It’s been almost 13 months (and counting) since the coronavirus pandemic sent millions of Canadians home to work for what was supposed to be the short term. With no end in sight to the new remote-working setting, many white-collar employees have settled into the virtual office environment and are proving they’re just as productive, if not more, when working from home, found a labour force survey by Statistics Canada.
According to the report, by February 2021, 3.1 million Canadians were working from home temporarily in response to the pandemic. Of all new remote workers surveyed, 90 per cent said they were at least as productive at home, accomplishing at least as much work per hour as they would have at their usual place of work, noted the report. And more than half (58 per cent) reported accomplishing about the same amount of work per hour, while roughly one-third (32 per cent) reported accomplishing more work per hour. Notably only 10 per cent said they accomplished less work per hour while working at home than they did previously at their usual place of work.
However, the likelihood of accomplishing more work per hour varied across industries, noted StatsCan. For example, the percentage of employees surveyed who switched to remote working and who reported doing more work per hour was relatively high in public administration (41 per cent) and health-care and social assistance (45 per cent). In contrast, the corresponding percentage amounted to 31 per cent in goods-producing industries.
And regardless of age, educational attainment, marital status, industry, occupation and whether or not they have children, these employees tended to report, to a similar extent, being at least as productive at home as they were in the past at their usual place of work.
As well, employees who reported accomplishing less work per hour while working from home identified different barriers to productivity, said the survey. About one in five of those who reported being less productive cited a lack of interaction with co-workers as the main reason why they accomplished less work per hour. Close to 20 per cent reported having to care for children or other family members. And the remainder faced different challenges, such as accessing work-related information or devices (11 per cent), having to do additional work to get things done (13 per cent), having an inadequate physical workspace (10 per cent) or experiencing difficulty with internet speed (five per cent).

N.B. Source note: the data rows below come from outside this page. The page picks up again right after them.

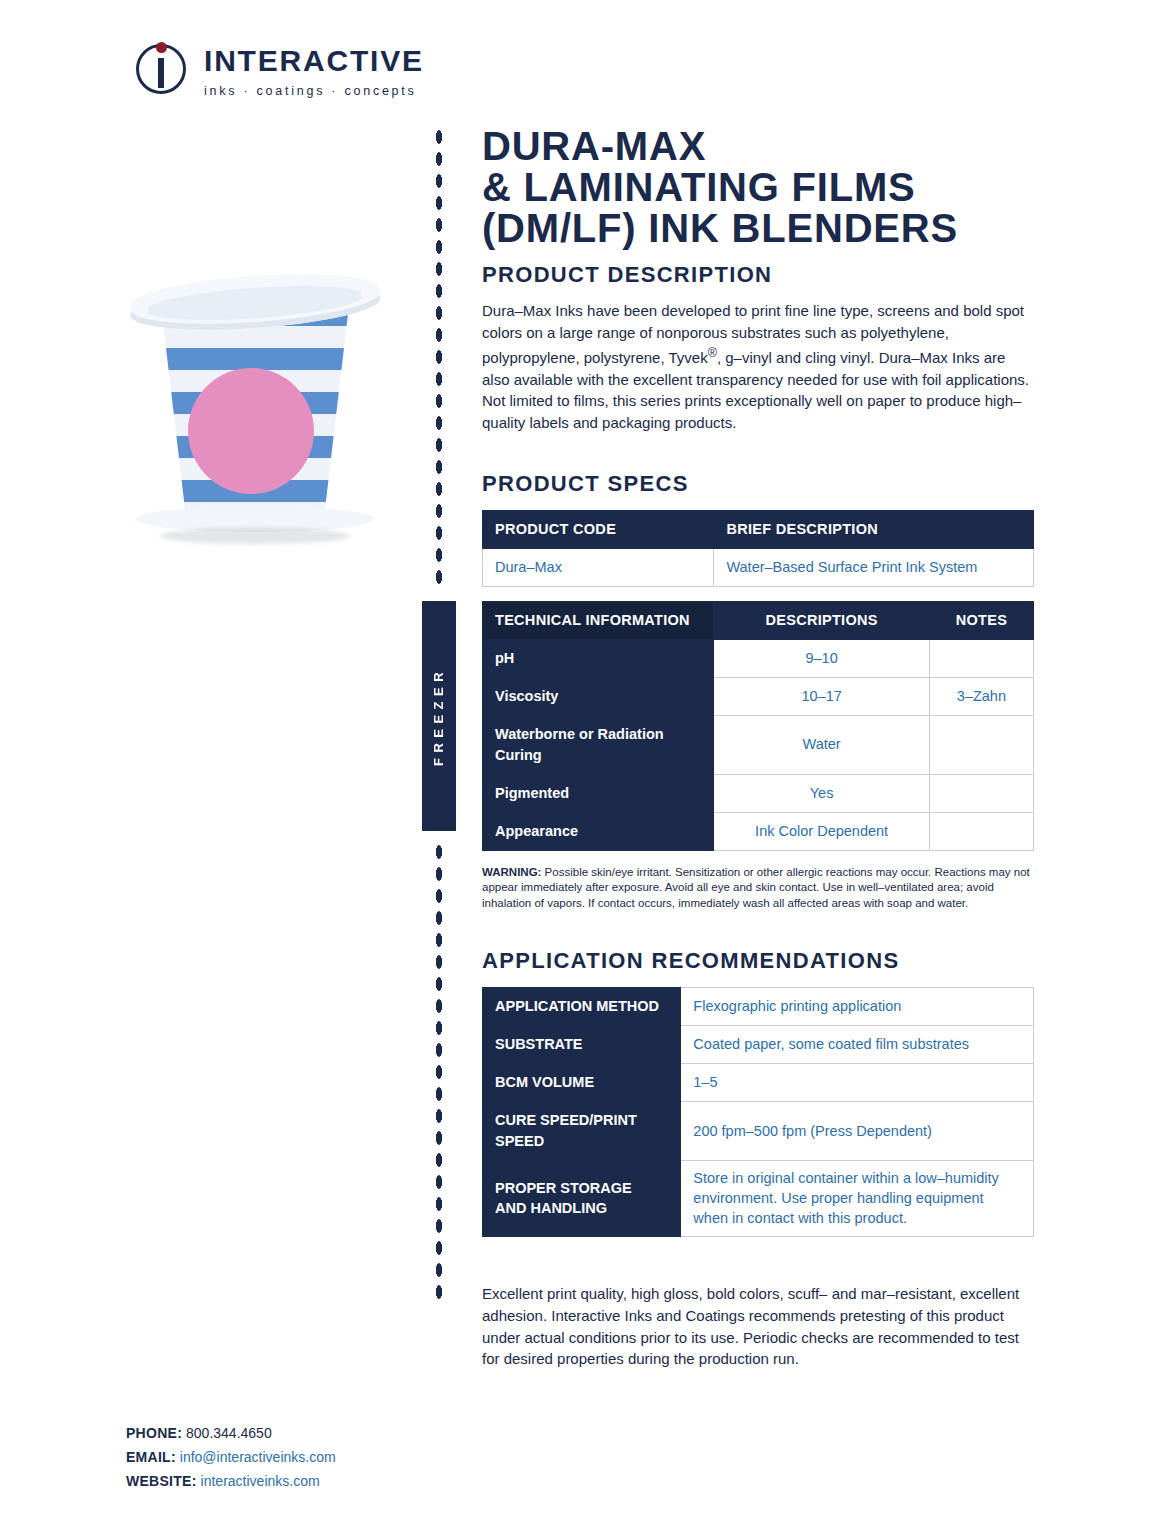INTERACTIVE
inks · coatings · concepts
FREEZER
DURA-MAX
& LAMINATING FILMS
(DM/LF) INK BLENDERS
PRODUCT DESCRIPTION
Dura–Max Inks have been developed to print fine line type, screens and bold spot colors on a large range of nonporous substrates such as polyethylene, polypropylene, polystyrene, Tyvek®, g–vinyl and cling vinyl. Dura–Max Inks are also available with the excellent transparency needed for use with foil applications. Not limited to films, this series prints exceptionally well on paper to produce high–quality labels and packaging products.
PRODUCT SPECS
| PRODUCT CODE | BRIEF DESCRIPTION |
| --- | --- |
| Dura–Max | Water–Based Surface Print Ink System |
| TECHNICAL INFORMATION | DESCRIPTIONS | NOTES |
| --- | --- | --- |
| pH | 9–10 | |
| Viscosity | 10–17 | 3–Zahn |
| Waterborne or Radiation Curing | Water | |
| Pigmented | Yes | |
| Appearance | Ink Color Dependent | |
WARNING: Possible skin/eye irritant. Sensitization or other allergic reactions may occur. Reactions may not appear immediately after exposure. Avoid all eye and skin contact. Use in well–ventilated area; avoid inhalation of vapors. If contact occurs, immediately wash all affected areas with soap and water.
APPLICATION RECOMMENDATIONS
| APPLICATION METHOD | Flexographic printing application |
| SUBSTRATE | Coated paper, some coated film substrates |
| BCM VOLUME | 1–5 |
| CURE SPEED/PRINT SPEED | 200 fpm–500 fpm (Press Dependent) |
| PROPER STORAGE AND HANDLING | Store in original container within a low–humidity environment. Use proper handling equipment when in contact with this product. |
Excellent print quality, high gloss, bold colors, scuff– and mar–resistant, excellent adhesion. Interactive Inks and Coatings recommends pretesting of this product under actual conditions prior to its use. Periodic checks are recommended to test for desired properties during the production run.
PHONE: 800.344.4650
EMAIL: info@interactiveinks.com
WEBSITE: interactiveinks.com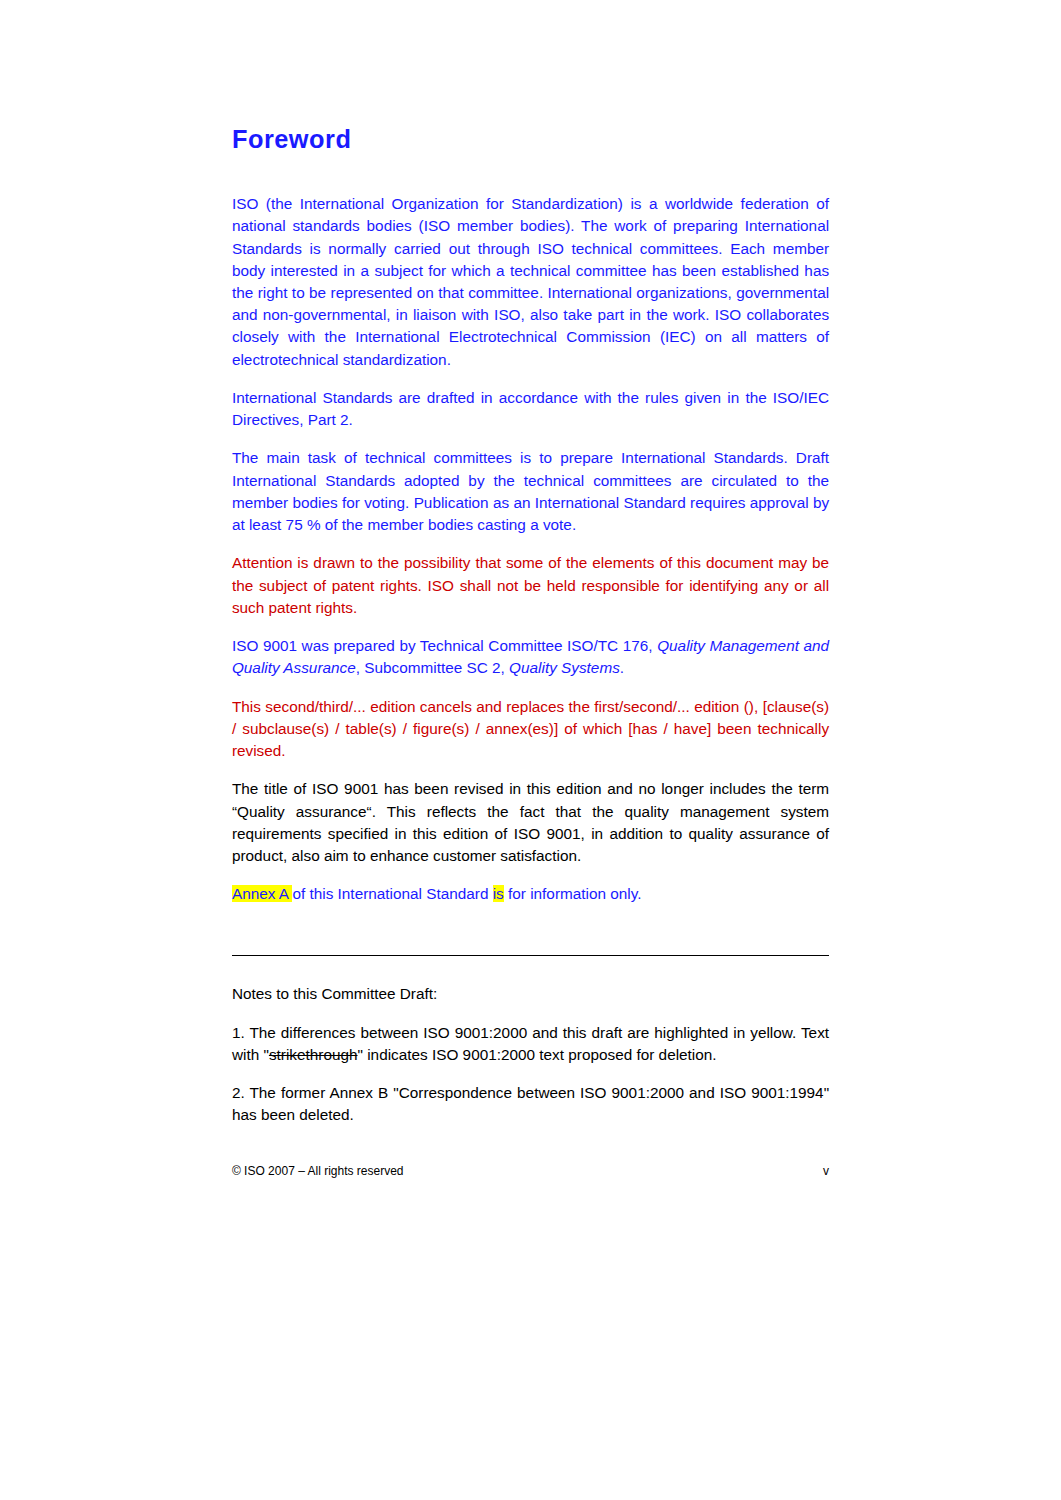Foreword
ISO (the International Organization for Standardization) is a worldwide federation of national standards bodies (ISO member bodies). The work of preparing International Standards is normally carried out through ISO technical committees. Each member body interested in a subject for which a technical committee has been established has the right to be represented on that committee. International organizations, governmental and non-governmental, in liaison with ISO, also take part in the work. ISO collaborates closely with the International Electrotechnical Commission (IEC) on all matters of electrotechnical standardization.
International Standards are drafted in accordance with the rules given in the ISO/IEC Directives, Part 2.
The main task of technical committees is to prepare International Standards. Draft International Standards adopted by the technical committees are circulated to the member bodies for voting. Publication as an International Standard requires approval by at least 75 % of the member bodies casting a vote.
Attention is drawn to the possibility that some of the elements of this document may be the subject of patent rights. ISO shall not be held responsible for identifying any or all such patent rights.
ISO 9001 was prepared by Technical Committee ISO/TC 176, Quality Management and Quality Assurance, Subcommittee SC 2, Quality Systems.
This second/third/... edition cancels and replaces the first/second/... edition (), [clause(s) / subclause(s) / table(s) / figure(s) / annex(es)] of which [has / have] been technically revised.
The title of ISO 9001 has been revised in this edition and no longer includes the term “Quality assurance“. This reflects the fact that the quality management system requirements specified in this edition of ISO 9001, in addition to quality assurance of product, also aim to enhance customer satisfaction.
Annex A of this International Standard is for information only.
Notes to this Committee Draft:
1. The differences between ISO 9001:2000 and this draft are highlighted in yellow. Text with "strikethrough" indicates ISO 9001:2000 text proposed for deletion.
2. The former Annex B "Correspondence between ISO 9001:2000 and ISO 9001:1994" has been deleted.
© ISO 2007 – All rights reserved v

Overall, 80 per cent of employees surveyed who shifted to remote working indicated they’d like to work at least half of their hours from home once the pandemic recedes. In fact, 41 per cent indicated they’d prefer to work about half of their hours at home and the other half outside the home, while 39 per cent would prefer working most (24 per cent), or all (15 per cent), of their hours at home. And 20 per cent would prefer working most (11 per cent) or all (nine per cent) of their hours outside the home. Incidentally, both men and women mentioned they’d like to work at least half of their hours from home in fairly similar proportions.
Additionally, the report also found productivity at home is a strong predictor of preferences for remote working, as employees who reported accomplishing more work per hour while working from home also indicated they’d prefer working most or all of their hours at home much more often (57 per cent) than all other workers (30 per cent). Conversely, 54 per cent of teachers expressed a preference for working most or all of their hours outside the home, which is three times the percentage observed for other workers (18 per cent). In line with the notion that working longer hours might make remote working less attractive, employees who reported working longer hours per day were, even after controlling for several personal and job characteristics, were less likely than others to prefer working most or all of their hours at home.